Lesson 1 - Foundations of Decision Trees

Welcome to Decision Trees

This lesson introduces the decision tree, one of the most intuitive and widely used models in machine learning. You will learn what a tree is made of, how it asks a sequence of yes/no questions to reach a prediction, and how it decides which question to ask first. Along the way you will meet two measures of “messiness” called Gini impurity and entropy, and you will read a real tree trained on the Adult Income dataset.

By the end of this lesson, you will be able to:

  • Describe the parts of a decision tree: nodes, splits, branches, and leaves
  • Explain how a tree classifies a new observation by following yes/no questions
  • Measure how mixed a group of labels is using Gini impurity and entropy
  • Explain how a tree chooses the best split by reducing impurity
  • Read a small depth-3 decision tree and trace a prediction through it

You should be comfortable with basic Python, pandas, and the idea of features and a target from the foundations module. No prior knowledge of trees is needed. Let’s begin.


What Is a Decision Tree?

Imagine you are trying to guess whether a person earns more than 50,000 dollars a year. You cannot see their bank statement, but you can ask questions. You might start with: “Are they married?” If yes, the odds of a high income go up. Then: “Did they finish more years of education?” If yes, the odds rise again. Each question narrows things down until you feel confident enough to make a guess.

That is exactly how a decision tree works. It is a model that learns a sequence of yes/no questions about the features, and follows them down to a final prediction. Because the questions are simple and the path is easy to trace, a trained tree is one of the few machine learning models you can read like a flowchart and explain to someone with no technical background.

Trees handle two kinds of problems. When the target is a category (does this person earn more than 50K, yes or no?), the tree is a classification tree. When the target is a number (what salary will this person earn?), it is a regression tree. This lesson focuses on classification, since the Adult Income target is a yes/no label.

Why trees are so popular

Most machine learning models are black boxes: they give an answer but cannot tell you why. A decision tree is different. Every prediction is the result of a readable chain of questions, so you can point at the exact rules that led to it. That transparency makes trees a favorite for explaining results to non-technical stakeholders, and it makes them the foundation for the powerful ensemble methods you will meet later in this module.

The Parts of a Tree

Decision trees are drawn upside down, with the starting point at the top and the answers at the bottom. The diagram has a small vocabulary that you will use constantly:

                 [ Root node ]            <- the first question
                 /          \
        True (left)        False (right)
            /                    \
    [ Internal node ]        [ Leaf ]      <- a final prediction
        /        \
   [ Leaf ]    [ Leaf ]
  • A node holds a question, also called a split or a threshold, such as education_num <= 12.5. It divides the data into two groups.
  • The root node is the single node at the very top, where every prediction begins.
  • An internal node is any node below the root that still asks a question and splits the data further.
  • A leaf (also called a terminal node) asks nothing. It is the end of a path and holds the final prediction.
  • A branch is an arrow connecting a node to one of its two children. By a near-universal convention, a True answer goes left and a False answer goes right.
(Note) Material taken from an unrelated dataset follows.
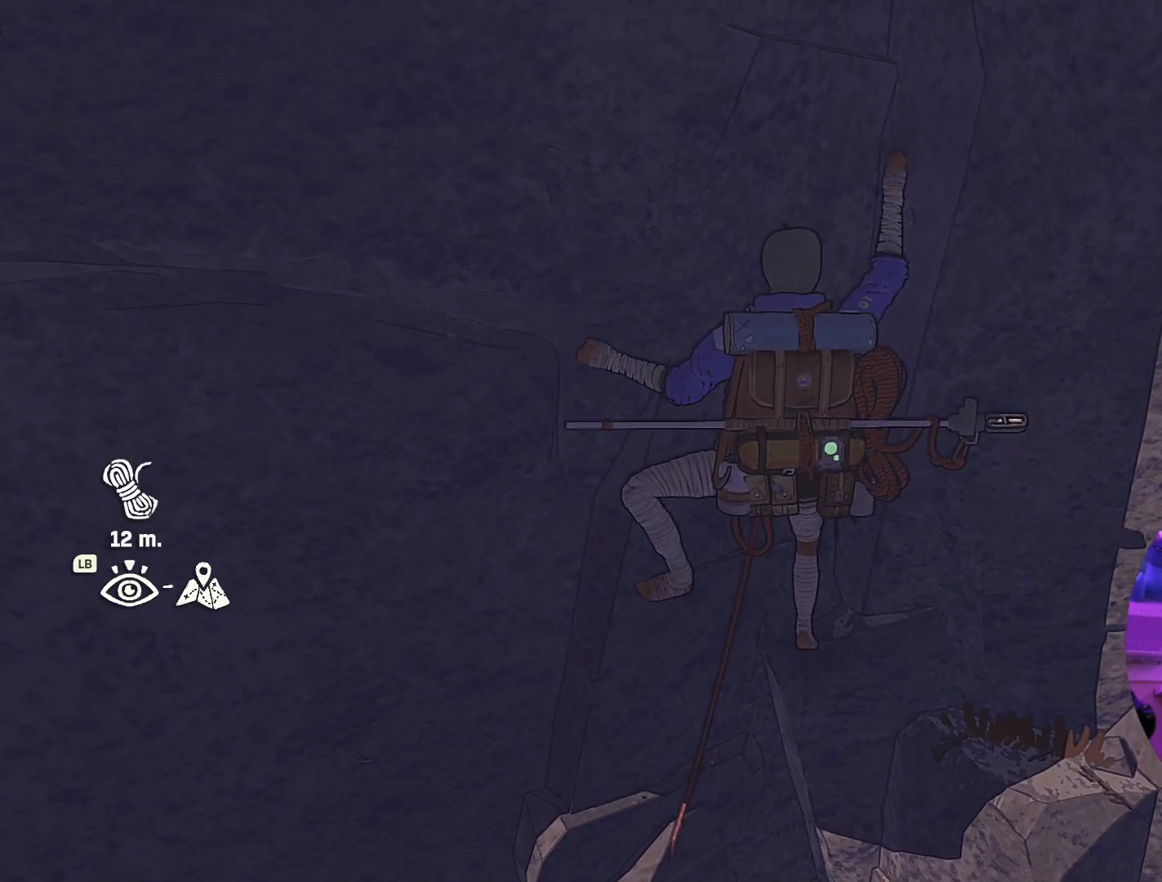
{"buttons": ["R1"], "left_stick": "center", "right_stick": "center"}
There is one more pair of words worth knowing. A node that splits into two children is a parent, and the two nodes it produces are its children. The root is always a parent and never a child. A leaf is always a child and never a parent. Internal nodes are both.

How a Tree Makes a Prediction

To classify a new person, you start at the root and answer its question using that person’s features. If the answer is True you move down the left branch; if False you move right. You repeat this at each internal node until you land on a leaf, and the leaf gives you the prediction.

Two different people can both be predicted “high income” yet arrive at different leaves, because they took different paths and matched the high-income pattern for different reasons. This is part of what makes trees so readable: the path itself is an explanation.


The Goal: Pure Groups

If a tree is just a chain of questions, what makes one question better than another? The answer is the single idea that drives everything a tree does: a good split produces groups that are more homogeneous than the group it started with.

Homogeneous means the labels inside a group agree with each other. A group of 50 people who all earn more than 50K is perfectly homogeneous. A group that is half high-earners and half low-earners is as mixed as it gets. The tree’s whole job is to keep asking questions that sort a mixed group into purer and purer subgroups, until a group is pure enough to become a leaf and make a confident prediction.

A leaf containing only one class is called a pure leaf. Once a group is pure, there is nothing left to gain by splitting it further, so the tree stops there. To turn this intuition into something a computer can optimize, we need a number that measures how mixed a group is. That number is called impurity, and there are two common ways to compute it.


Measuring Impurity: Gini

The first measure is Gini impurity. It answers a clever question: if you reached into a group, pulled out one observation at random, and then guessed its label by drawing a second random label from the same group, how often would you be wrong? The more mixed the group, the more often you would misclassify, so a higher Gini means a messier group.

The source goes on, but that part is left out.